• [Data excerpts]:
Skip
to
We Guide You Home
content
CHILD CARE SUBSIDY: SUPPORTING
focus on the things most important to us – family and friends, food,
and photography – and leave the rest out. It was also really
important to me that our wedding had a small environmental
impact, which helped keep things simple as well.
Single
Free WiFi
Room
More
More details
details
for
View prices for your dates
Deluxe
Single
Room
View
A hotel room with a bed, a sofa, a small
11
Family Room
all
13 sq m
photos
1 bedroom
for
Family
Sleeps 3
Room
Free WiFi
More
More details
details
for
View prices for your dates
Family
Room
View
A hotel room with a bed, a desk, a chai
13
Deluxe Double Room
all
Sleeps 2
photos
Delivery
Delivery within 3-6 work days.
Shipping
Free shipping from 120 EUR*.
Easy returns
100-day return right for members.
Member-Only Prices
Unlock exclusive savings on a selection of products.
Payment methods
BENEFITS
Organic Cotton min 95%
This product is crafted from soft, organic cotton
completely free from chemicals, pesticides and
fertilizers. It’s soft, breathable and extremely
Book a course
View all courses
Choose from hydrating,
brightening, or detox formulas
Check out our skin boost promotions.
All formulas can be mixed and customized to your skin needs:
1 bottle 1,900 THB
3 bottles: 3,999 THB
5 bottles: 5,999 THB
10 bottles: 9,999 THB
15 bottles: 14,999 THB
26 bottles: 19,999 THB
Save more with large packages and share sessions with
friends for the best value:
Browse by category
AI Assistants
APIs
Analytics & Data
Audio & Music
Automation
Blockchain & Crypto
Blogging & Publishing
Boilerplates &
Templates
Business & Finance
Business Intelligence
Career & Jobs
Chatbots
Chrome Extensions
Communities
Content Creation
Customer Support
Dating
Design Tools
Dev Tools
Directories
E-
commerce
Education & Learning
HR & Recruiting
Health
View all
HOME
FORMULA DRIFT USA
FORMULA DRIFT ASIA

• [INSTRUCTIONS TO FOLLOW]:
From the data above, copy each line exactly.

• [EXERCISE RESULT]:
Skip
to
We Guide You Home
content
CHILD CARE SUBSIDY: SUPPORTING
focus on the things most important to us – family and friends, food,
and photography – and leave the rest out. It was also really
important to me that our wedding had a small environmental
impact, which helped keep things simple as well.
Single
Free WiFi
Room
More
More details
details
for
View prices for your dates
Deluxe
Single
Room
View
A hotel room with a bed, a sofa, a small
11
Family Room
all
13 sq m
photos
1 bedroom
for
Family
Sleeps 3
Room
Free WiFi
More
More details
details
for
View prices for your dates
Family
Room
View
A hotel room with a bed, a desk, a chai
13
Deluxe Double Room
all
Sleeps 2
photos
Delivery
Delivery within 3-6 work days.
Shipping
Free shipping from 120 EUR*.
Easy returns
100-day return right for members.
Member-Only Prices
Unlock exclusive savings on a selection of products.
Payment methods
BENEFITS
Organic Cotton min 95%
This product is crafted from soft, organic cotton
completely free from chemicals, pesticides and
fertilizers. It’s soft, breathable and extremely
Book a course
View all courses
Choose from hydrating,
brightening, or detox formulas
Check out our skin boost promotions.
All formulas can be mixed and customized to your skin needs:
1 bottle 1,900 THB
3 bottles: 3,999 THB
5 bottles: 5,999 THB
10 bottles: 9,999 THB
15 bottles: 14,999 THB
26 bottles: 19,999 THB
Save more with large packages and share sessions with
friends for the best value:
Browse by category
AI Assistants
APIs
Analytics & Data
Audio & Music
Automation
Blockchain & Crypto
Blogging & Publishing
Boilerplates &
Templates
Business & Finance
Business Intelligence
Career & Jobs
Chatbots
Chrome Extensions
Communities
Content Creation
Customer Support
Dating
Design Tools
Dev Tools
Directories
E-
commerce
Education & Learning
HR & Recruiting
Health
View all
HOME
FORMULA DRIFT USA
FORMULA DRIFT ASIA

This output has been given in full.